Sunday, May 11, 2014

Dr Gridlock supports greater investment in suburban bike lanes

Herndon-Monroe garage soon to
more than double in capacity
In today's Post Dr Gridlock discusses the role that huge Metro parking garages have on suburban development, and the need to provide options for getting around our area, like bike lanes in the suburbs: Metro stations created car magnets in the suburbs for sake of livable downtown.
"When a co-worker asks if you take Metro to work and you say “yes,” are you leaving something out? For tens of thousands of Metrorail riders, the transit commute starts in a car."

Metro certainly cuts down on the number of car trips into the D.C. region’s core, which is swell for those who live and work in the core. But it adds tens of thousands of car trips each day in suburban communities. Many of those trips are short — just enough to jam streets and highway exits.
He notes that Fairfax did the right thing by not investing in car parking at the Tysons stations (there will be bike parking at each station). However, we are spending millions in regional transportation funds on building huge parking garages at Innovation Center and Herndon Metrorail stations. There will be room to store 2037 cars at Innovation Center and 1975 new spaces at Herndon, when added to the current 1745 spaces, totals 3720 spaces. Most of those spaces will be used to store cars from Loudoun Co and beyond.

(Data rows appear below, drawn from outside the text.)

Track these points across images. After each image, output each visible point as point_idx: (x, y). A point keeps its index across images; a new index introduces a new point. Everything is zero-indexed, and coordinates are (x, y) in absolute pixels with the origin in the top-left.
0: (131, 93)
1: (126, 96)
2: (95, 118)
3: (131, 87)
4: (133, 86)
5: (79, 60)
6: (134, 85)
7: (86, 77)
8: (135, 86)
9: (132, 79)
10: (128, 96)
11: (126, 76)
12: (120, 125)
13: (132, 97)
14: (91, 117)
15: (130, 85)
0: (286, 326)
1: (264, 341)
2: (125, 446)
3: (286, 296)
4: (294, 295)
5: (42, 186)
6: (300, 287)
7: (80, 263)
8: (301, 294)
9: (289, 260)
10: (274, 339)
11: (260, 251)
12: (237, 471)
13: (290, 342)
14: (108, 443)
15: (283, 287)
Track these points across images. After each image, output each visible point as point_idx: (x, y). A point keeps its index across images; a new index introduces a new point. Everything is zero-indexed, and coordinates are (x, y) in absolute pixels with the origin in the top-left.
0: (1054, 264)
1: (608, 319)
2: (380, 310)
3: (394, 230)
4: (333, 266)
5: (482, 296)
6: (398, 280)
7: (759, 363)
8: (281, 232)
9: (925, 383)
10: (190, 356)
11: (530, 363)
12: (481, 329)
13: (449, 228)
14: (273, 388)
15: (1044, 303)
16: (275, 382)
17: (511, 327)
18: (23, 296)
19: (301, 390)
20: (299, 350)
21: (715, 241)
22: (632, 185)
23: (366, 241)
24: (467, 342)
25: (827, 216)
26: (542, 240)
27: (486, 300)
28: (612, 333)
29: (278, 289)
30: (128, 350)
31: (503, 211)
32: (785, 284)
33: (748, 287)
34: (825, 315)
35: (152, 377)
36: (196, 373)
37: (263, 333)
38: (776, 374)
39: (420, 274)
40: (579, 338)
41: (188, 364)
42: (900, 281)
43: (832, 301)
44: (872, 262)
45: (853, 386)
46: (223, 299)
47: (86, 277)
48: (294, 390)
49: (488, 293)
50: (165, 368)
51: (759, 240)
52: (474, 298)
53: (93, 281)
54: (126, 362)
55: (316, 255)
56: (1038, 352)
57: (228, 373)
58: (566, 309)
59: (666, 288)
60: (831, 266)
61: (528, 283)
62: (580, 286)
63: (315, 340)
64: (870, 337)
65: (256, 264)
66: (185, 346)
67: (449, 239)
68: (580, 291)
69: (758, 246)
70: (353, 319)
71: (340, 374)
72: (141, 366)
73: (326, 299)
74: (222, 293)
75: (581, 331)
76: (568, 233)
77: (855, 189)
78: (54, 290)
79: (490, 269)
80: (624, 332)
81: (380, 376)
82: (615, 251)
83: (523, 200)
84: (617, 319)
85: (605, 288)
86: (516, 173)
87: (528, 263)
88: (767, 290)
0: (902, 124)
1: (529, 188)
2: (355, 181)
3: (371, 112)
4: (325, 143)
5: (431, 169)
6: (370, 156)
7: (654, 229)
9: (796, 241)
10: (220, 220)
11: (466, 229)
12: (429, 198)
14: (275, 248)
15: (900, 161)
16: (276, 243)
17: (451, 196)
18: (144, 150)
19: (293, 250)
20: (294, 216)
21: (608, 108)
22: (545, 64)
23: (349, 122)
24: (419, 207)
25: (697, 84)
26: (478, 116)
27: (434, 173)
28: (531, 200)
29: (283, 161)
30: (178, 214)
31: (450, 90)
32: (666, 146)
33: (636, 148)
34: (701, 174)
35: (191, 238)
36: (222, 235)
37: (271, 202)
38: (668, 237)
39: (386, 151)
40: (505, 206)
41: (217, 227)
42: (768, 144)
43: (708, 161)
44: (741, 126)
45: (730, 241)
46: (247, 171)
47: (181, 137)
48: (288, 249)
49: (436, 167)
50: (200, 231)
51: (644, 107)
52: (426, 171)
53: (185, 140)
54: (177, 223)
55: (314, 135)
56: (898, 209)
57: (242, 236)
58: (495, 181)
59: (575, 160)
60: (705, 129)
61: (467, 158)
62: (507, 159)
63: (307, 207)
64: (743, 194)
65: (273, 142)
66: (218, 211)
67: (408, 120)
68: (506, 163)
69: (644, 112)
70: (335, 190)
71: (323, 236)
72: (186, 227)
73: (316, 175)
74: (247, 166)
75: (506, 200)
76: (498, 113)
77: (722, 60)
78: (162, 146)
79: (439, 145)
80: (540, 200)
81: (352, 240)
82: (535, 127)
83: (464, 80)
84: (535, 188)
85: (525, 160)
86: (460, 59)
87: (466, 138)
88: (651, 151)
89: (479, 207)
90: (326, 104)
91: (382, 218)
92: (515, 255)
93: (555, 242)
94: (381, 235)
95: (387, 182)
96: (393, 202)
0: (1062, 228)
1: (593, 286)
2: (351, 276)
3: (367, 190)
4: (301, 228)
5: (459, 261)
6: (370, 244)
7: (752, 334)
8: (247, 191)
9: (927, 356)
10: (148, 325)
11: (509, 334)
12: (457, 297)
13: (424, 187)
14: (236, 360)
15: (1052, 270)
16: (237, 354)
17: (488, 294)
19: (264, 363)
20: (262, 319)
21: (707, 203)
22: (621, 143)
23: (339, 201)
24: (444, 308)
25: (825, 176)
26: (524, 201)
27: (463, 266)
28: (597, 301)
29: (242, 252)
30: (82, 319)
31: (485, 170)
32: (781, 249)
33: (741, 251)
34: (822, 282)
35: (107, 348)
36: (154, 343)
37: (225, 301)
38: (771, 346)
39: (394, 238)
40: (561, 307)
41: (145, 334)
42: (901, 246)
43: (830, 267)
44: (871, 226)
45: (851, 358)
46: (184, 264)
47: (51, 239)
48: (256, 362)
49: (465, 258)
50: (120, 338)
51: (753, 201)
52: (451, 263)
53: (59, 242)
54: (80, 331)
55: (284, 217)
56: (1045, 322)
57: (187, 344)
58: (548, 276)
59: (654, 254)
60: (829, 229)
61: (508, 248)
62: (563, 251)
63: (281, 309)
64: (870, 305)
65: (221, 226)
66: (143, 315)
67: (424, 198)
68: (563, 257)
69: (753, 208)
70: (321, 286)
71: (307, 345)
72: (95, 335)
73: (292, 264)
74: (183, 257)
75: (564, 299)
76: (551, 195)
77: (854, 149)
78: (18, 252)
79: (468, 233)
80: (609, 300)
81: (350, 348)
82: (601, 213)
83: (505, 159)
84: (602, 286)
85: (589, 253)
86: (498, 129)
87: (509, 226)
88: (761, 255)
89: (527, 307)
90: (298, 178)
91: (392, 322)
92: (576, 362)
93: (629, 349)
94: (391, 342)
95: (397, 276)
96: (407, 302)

What's the solution? Investing in all modes benefits everyone by taking cars off the road. According to Dr. Gridlock, "A greater investment in buses, bike lanes and walkable communities in the suburbs won’t end congestion around Metro stations, but it could ease commutes for everyone, including drivers." It will help reduce congestion around stations; maybe not end it, but at least if it is safe to ride to the stations it will be a viable option for anyone willing to ride a few miles by bike.

Fairfax needs to keep up with it's neighbors. According to another article that appeared in today's Post (Washington is a walking, biking city), the District will add 14 miles of bike lanes this year to add to 50 already in place.
Photo: Washington Post
“In recent years, many communities have taken steps to support more transportation options, such as bicycling and walking,” said the Census Bureau’s Brian McKenzie, who wrote the report. “For example, many cities have invested in bike share programs, bike lanes and more pedestrian-friendly streets.”

Washington has kept pace with its peers, creating more than 50 miles of bike lanes and planning to add 14 miles more this year. The popular Capital Bikeshare program puts more than 2,500 short-trip bikes on District and suburban streets, and it plans more expansion this year.
Because we haven't invested in a fully funded bicycle program, our bike coordinator doesn't have the funds to do the job. The Bicycle Master Plan has been in draft form for nearly 2 years. Public hearings were postponed recently until at least September. It would be nice if the plan were at least available to the public but it's not even on the county website. A final version should be posted soon.